More about Isaac

Thanks, everyone, for your kind comments on Isaac the cat’s death.

I feel like I let her down. She was sick before Steve died. She had stopped eating and it turned out one of her teeth had gotten so bad that she found it too painful to eat. That meant that her liver started failing, but we were too blind to see it.

We had just gotten her home on the Friday before he died, so on Monday I ended up having to take her right back to the vet to beg them to take care of her for a couple of weeks until she was, and I was, strong enough to survive.

She finally came home, stressed and anxious, but happy to be there. And she was thriving for a couple of weeks. Then I found the lump, the cancer on her jaw that might have been the reason for the dental problems in the first place. They could have done surgery, perhaps saved her, but her long stays at the vet had made her attitude so precarious I knew she wouldn’t stand for it.
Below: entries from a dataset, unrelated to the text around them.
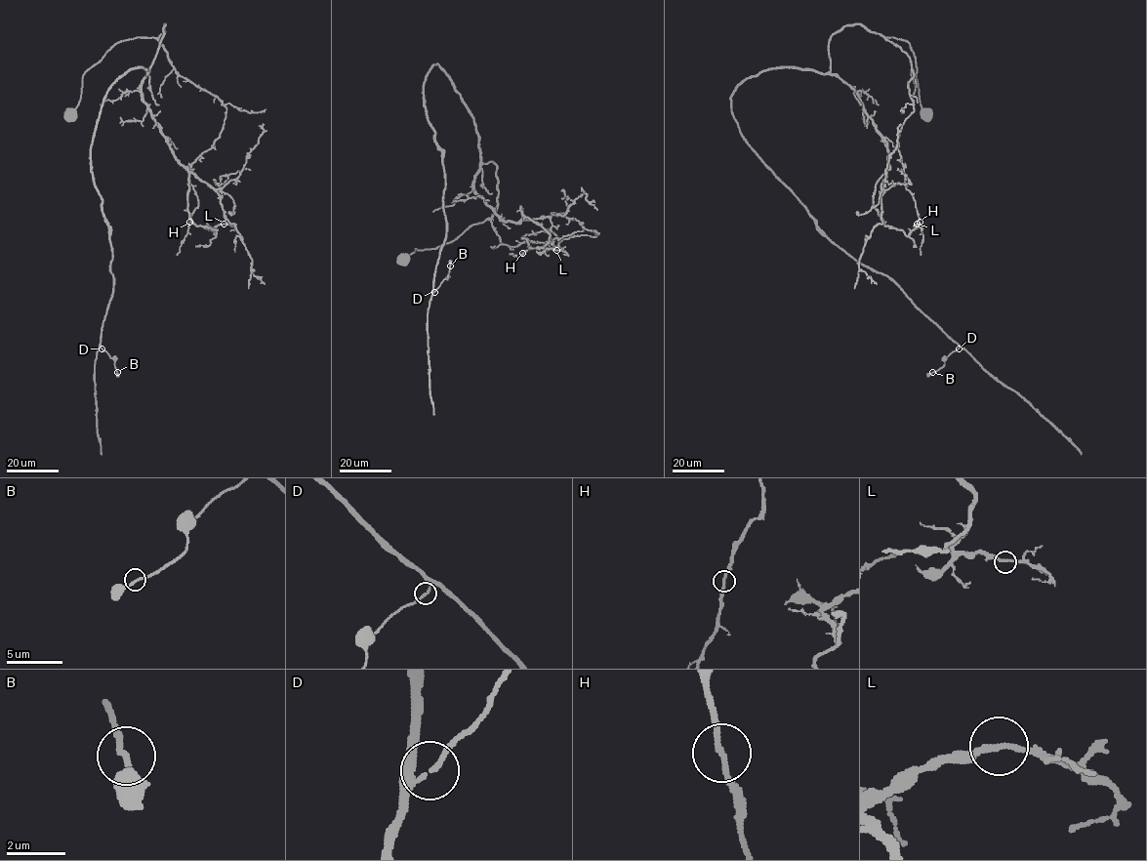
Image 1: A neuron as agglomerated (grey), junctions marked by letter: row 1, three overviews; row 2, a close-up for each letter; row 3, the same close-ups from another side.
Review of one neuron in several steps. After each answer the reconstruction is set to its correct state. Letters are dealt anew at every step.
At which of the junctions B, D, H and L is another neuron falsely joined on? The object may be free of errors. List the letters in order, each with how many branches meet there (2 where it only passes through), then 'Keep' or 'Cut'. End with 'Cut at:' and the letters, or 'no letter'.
B: Branches: 2. Keep
D: Branches: 2. Keep
H: Branches: 2. Keep
L: Branches: 2. Keep
Cut at: no letter

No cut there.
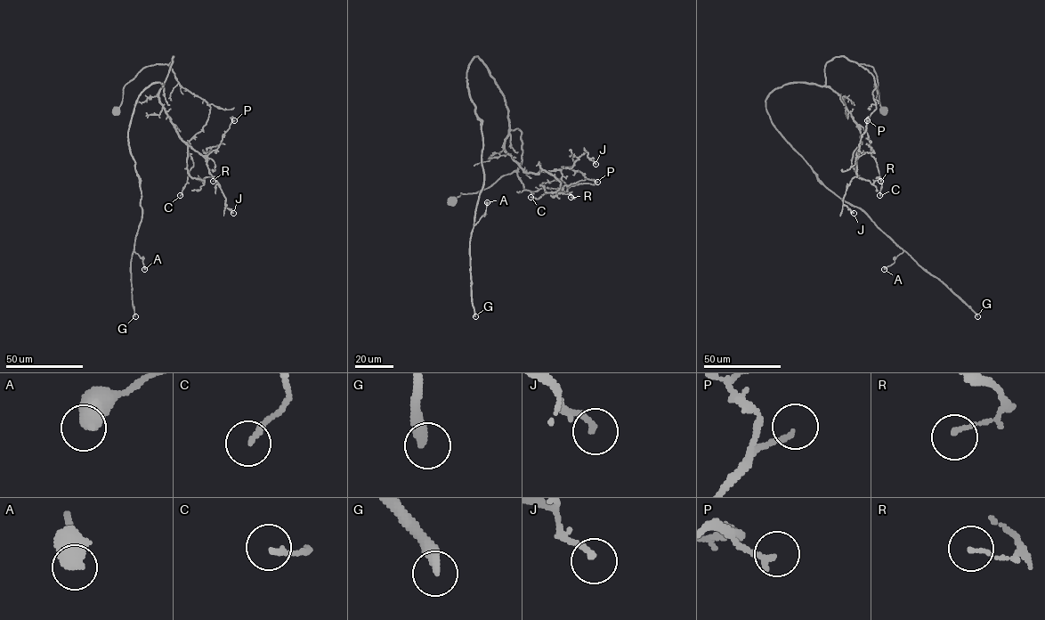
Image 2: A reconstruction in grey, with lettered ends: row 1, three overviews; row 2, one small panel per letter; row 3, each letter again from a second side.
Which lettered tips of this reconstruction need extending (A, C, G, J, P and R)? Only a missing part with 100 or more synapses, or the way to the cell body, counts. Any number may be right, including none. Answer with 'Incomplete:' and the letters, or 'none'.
Incomplete: G

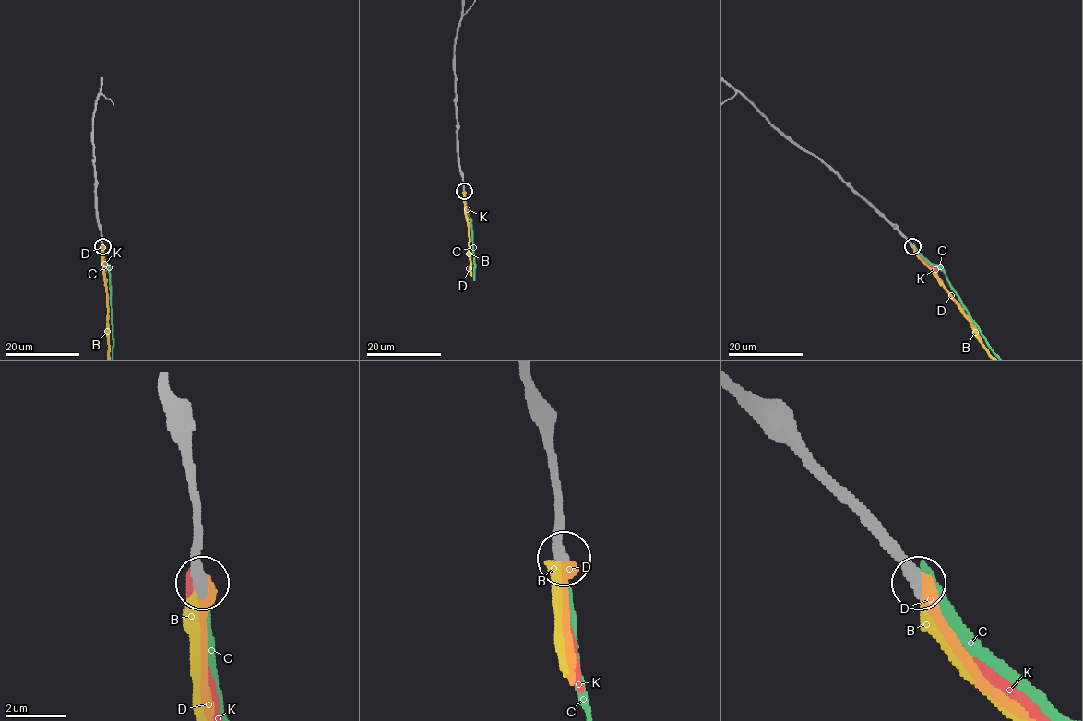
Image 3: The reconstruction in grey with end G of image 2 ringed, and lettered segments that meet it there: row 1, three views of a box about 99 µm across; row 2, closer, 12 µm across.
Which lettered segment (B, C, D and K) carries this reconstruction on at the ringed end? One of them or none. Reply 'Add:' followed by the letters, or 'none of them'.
Add: D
And I didn’t have the knack of handling her. I didn’t have Steve’s gentle patience. I get too upset, take it too personally.

It feels as if all of my flaws are on display in my life, as if every inability I have is finding some way to gain some final, tragic importance.

Next, we’ll discover my inability to enjoy “Twilight” has given a Tibetan yak farmer the grippe.

And yes, before you ask, I am being very self-pitying and I’m fully aware of it. Just–at least if you raise yaks–wash your hands. Take your vitamins. And duck, okay? Just duck.

2 thoughts on “More about Isaac”

  1. I don’t think we can help the self-blame thing in the face of death, be it human or animal. Death always feels like failure and failures must be blamed on someone and we generally choose ourselves. I know you’ll only drive yourself crazy with the what-ifs. As a pet owner with multiple pets, I’ve walked this path myself. Here’s what I’ve learned for whatever it’s worth–we do the best we can with what we’re handed at any given point in life and that’s all we can do. Issac died, well cared-for, knowing love and compassion. That was a lot, Julie. You have my sympathies.

    PS. We have a feline Isaac too.

  2. As long as your sense of humor doesn’t die there’s hope for everything else. And it clearly hasn’t died.

    That kind of cancer is incurable. We all have to die of something. The cat had loving owners. Lots of cats don’t. You did good.